*Work item:* Beneath this task are records; print exactly the stretch of them from the line with "Barlas Tan Özemek" through the line with "ウォブリングアクションを生み出し、活発に泳ぐ様", both ends included.

*Information provided:*
####################

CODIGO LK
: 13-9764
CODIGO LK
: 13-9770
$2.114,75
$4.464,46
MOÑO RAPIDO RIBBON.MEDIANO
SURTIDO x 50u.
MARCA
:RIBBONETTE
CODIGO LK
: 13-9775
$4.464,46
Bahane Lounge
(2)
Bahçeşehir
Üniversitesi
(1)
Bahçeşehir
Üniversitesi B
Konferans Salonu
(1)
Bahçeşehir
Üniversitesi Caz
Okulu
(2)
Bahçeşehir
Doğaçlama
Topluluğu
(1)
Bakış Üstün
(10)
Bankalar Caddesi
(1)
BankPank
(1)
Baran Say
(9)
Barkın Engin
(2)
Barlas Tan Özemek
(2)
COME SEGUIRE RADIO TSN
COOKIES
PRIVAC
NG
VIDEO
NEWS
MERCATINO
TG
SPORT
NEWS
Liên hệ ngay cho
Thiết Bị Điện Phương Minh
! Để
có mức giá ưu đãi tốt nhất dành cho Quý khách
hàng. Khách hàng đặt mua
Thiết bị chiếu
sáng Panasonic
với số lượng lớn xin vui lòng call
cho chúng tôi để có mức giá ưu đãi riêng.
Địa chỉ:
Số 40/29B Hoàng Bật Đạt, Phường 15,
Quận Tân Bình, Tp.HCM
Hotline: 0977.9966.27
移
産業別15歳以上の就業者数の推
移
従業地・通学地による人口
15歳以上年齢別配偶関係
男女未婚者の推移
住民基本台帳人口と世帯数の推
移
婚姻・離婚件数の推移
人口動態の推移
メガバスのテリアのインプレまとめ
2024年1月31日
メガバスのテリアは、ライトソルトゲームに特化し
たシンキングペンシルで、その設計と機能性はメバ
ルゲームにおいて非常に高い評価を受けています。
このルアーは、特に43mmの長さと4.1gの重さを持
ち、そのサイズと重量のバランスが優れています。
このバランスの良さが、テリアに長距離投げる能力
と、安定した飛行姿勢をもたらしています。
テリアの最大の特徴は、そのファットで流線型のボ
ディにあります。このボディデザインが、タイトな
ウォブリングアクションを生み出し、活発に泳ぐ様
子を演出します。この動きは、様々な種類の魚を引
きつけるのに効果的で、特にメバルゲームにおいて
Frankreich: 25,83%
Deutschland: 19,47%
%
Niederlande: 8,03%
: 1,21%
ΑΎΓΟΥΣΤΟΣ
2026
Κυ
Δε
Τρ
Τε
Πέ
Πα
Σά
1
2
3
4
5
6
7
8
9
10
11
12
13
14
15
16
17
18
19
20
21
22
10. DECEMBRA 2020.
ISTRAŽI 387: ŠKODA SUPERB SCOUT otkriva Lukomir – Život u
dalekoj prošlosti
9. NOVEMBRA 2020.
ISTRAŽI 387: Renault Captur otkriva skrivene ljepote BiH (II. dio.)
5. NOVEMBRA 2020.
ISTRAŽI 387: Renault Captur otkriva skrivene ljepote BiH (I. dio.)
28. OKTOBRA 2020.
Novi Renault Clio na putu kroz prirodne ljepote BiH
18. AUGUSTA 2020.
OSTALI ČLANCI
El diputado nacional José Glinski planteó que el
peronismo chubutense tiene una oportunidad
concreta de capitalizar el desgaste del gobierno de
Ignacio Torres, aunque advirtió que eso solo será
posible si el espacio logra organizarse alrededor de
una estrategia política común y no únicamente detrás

####################

*The completed task:*
Barlas Tan Özemek
(2)
COME SEGUIRE RADIO TSN
COOKIES
PRIVAC
NG
VIDEO
NEWS
MERCATINO
TG
SPORT
NEWS
Liên hệ ngay cho
Thiết Bị Điện Phương Minh
! Để
có mức giá ưu đãi tốt nhất dành cho Quý khách
hàng. Khách hàng đặt mua
Thiết bị chiếu
sáng Panasonic
với số lượng lớn xin vui lòng call
cho chúng tôi để có mức giá ưu đãi riêng.
Địa chỉ:
Số 40/29B Hoàng Bật Đạt, Phường 15,
Quận Tân Bình, Tp.HCM
Hotline: 0977.9966.27
移
産業別15歳以上の就業者数の推
移
従業地・通学地による人口
15歳以上年齢別配偶関係
男女未婚者の推移
住民基本台帳人口と世帯数の推
移
婚姻・離婚件数の推移
人口動態の推移
メガバスのテリアのインプレまとめ
2024年1月31日
メガバスのテリアは、ライトソルトゲームに特化し
たシンキングペンシルで、その設計と機能性はメバ
ルゲームにおいて非常に高い評価を受けています。
このルアーは、特に43mmの長さと4.1gの重さを持
ち、そのサイズと重量のバランスが優れています。
このバランスの良さが、テリアに長距離投げる能力
と、安定した飛行姿勢をもたらしています。
テリアの最大の特徴は、そのファットで流線型のボ
ディにあります。このボディデザインが、タイトな
ウォブリングアクションを生み出し、活発に泳ぐ様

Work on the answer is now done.